Hang out, eat tempura with the cool cats on Okinawa’s Ojima island

Ohshiro Tempura is popular with tourists as well as locals.


By AYA ICHIHASHI | Stars and Stripes | Published: May 16, 2019

Every local on Okinawa has a “go-to” tempura place when a craving for Okinawa-style tempura strikes.

Where is my go-to shop? On Ojima island!

Ojima is about an hour drive from Camp Foster. It only takes about 45 minutes to walk the entire mile-wide island. Ojima is popular for scuba-diving beginners, dragon boat races and, most of all, tempura.

I usually park my car near the bridge or the athletic park to walk around the island, so I can eat a delicious snack while making more room for the next tempura stop.

There are three shops on Ojima: Nakamoto Tempura, Oshiro Tempura and Teruchan Tempura. I visit all three because each has its specialty.

My first stop is Teruchan Tempura across the street from the athletic field for fish tempura and squid tempura because their batter has garlic powder and black pepper. Other available items are mozuku seaweed, shrimp, sausage, green beans, sweet potato and mixed vegetables.

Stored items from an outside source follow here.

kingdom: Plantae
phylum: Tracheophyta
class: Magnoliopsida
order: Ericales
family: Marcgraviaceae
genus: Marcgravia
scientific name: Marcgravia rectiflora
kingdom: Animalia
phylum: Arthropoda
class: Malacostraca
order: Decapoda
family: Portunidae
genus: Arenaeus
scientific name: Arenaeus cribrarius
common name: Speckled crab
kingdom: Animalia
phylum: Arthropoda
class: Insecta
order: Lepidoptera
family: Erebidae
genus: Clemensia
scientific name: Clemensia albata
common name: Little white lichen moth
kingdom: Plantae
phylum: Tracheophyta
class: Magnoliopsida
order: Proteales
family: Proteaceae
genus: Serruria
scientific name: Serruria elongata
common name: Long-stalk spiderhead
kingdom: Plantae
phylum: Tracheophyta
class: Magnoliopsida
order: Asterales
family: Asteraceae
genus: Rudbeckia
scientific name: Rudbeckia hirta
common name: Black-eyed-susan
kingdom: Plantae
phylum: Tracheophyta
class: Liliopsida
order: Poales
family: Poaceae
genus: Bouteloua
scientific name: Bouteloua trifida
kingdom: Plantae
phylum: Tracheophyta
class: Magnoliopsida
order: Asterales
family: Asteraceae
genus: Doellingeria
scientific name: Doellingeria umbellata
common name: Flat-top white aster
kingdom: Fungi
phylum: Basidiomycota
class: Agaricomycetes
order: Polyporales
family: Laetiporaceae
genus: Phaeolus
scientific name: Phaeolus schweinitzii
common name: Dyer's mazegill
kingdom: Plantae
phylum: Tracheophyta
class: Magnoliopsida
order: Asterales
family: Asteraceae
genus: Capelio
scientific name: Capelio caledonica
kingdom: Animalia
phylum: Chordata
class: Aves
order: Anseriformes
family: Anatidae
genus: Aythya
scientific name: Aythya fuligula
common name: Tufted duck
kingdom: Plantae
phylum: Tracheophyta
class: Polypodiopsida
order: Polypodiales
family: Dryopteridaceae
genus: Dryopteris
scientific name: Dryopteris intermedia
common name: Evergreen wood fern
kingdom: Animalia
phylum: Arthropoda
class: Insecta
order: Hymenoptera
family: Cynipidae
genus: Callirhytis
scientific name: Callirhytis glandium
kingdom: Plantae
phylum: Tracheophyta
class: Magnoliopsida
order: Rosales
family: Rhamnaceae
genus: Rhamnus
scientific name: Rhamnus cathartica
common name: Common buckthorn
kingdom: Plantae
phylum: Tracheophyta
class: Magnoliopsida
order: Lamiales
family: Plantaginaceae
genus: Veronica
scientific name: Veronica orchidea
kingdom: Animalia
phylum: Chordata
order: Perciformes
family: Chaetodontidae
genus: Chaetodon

If you prefer orthodox Okinawa tempura, try Nakamoto and Oshiro tempura. By the way, each tempura is 60 yen, and I recommend sampling each kind to see which one is your most favorite.

Ojima is also famous for its cats. While waiting on my order, I am often surrounded by cute furballs, the local strays. Their clipped ears tell you that most of them have been spayed or neutered by the animal rescue group.

Most Ojima cats are people friendly and will come close for freshly fried tempura from my hand. Tempura is not healthy for cats, so I tend to give them a tiny piece of fish or squid without the batter.

My next stop is Nakamoto Tempura, right in front of the bridge. Nakamoto is always packed with tourists and locals. I usually get fried bread coated with brown sugar (125 yen, or $1.10) and hash browns (65 yen, or 55 cents) for my kids. The fish, squid, sweet potato and mozuku seaweed tempura are fantastic, too. Nakamoto sometimes uses tuna for its fish tempura, and it tastes much better than white fish.

My last stop is Oshiro Tempura on the east side of the island for sweet potato tempura because it is absolutely fantastic. The sweet potato is tender and steamy, and salty butter makes it even tastier. Oshiro is also quite popular with tourists and locals, so expect a long line.

Locals enjoy splashing in the water at Ou Beach next to the bridge during the summer season and cooling down by eating shaved ice from a nearby parlor for 200 yen or so.

On sunny days, I often spot a local woman hanging squid on rope to make squid jerky. I enjoy visiting in early May to see locals practicing for the dragon boat race held on May 4 in the lunar calendar (June 6 this year).

A glass-bottom boat ride is available from 9 a.m. to 6 p.m. from the port. It’s about a 30-minute ride, and the fare is 1,500 yen for adults and 750 yen for children.



DIRECTIONS: From Camp Foster, take expressway from Kitanakagusuku IC, then exit at Nishihara Junction (350 yen). Stay on the highway to the Haebaru Minami exit. After exiting, drive 1 mile, then turn left onto Route 507. Proceed to the Gushichan intersection, then turn left onto Route 331. Stay 331 to the Ou Entrance intersection.
TIMES: Nakamoto Tempura is open daily, 10 a.m. to 6:30 p.m.; Oshiro Tempura is open 11 a.m. to 7 p.m., closed on Mondays; Teruchan Tempura is opens 11:30 a.m. to 7 p.m., closed on Mondays.
FOOD: Ojima is famous for fresh deep-fried Okinawa tempura and shaved ice.
INFORMATION: Yen only. Public restrooms are available.

Ou Beach is the first landmark visitors reach after crossing the bridge connecting Ojima Island and Okinawa.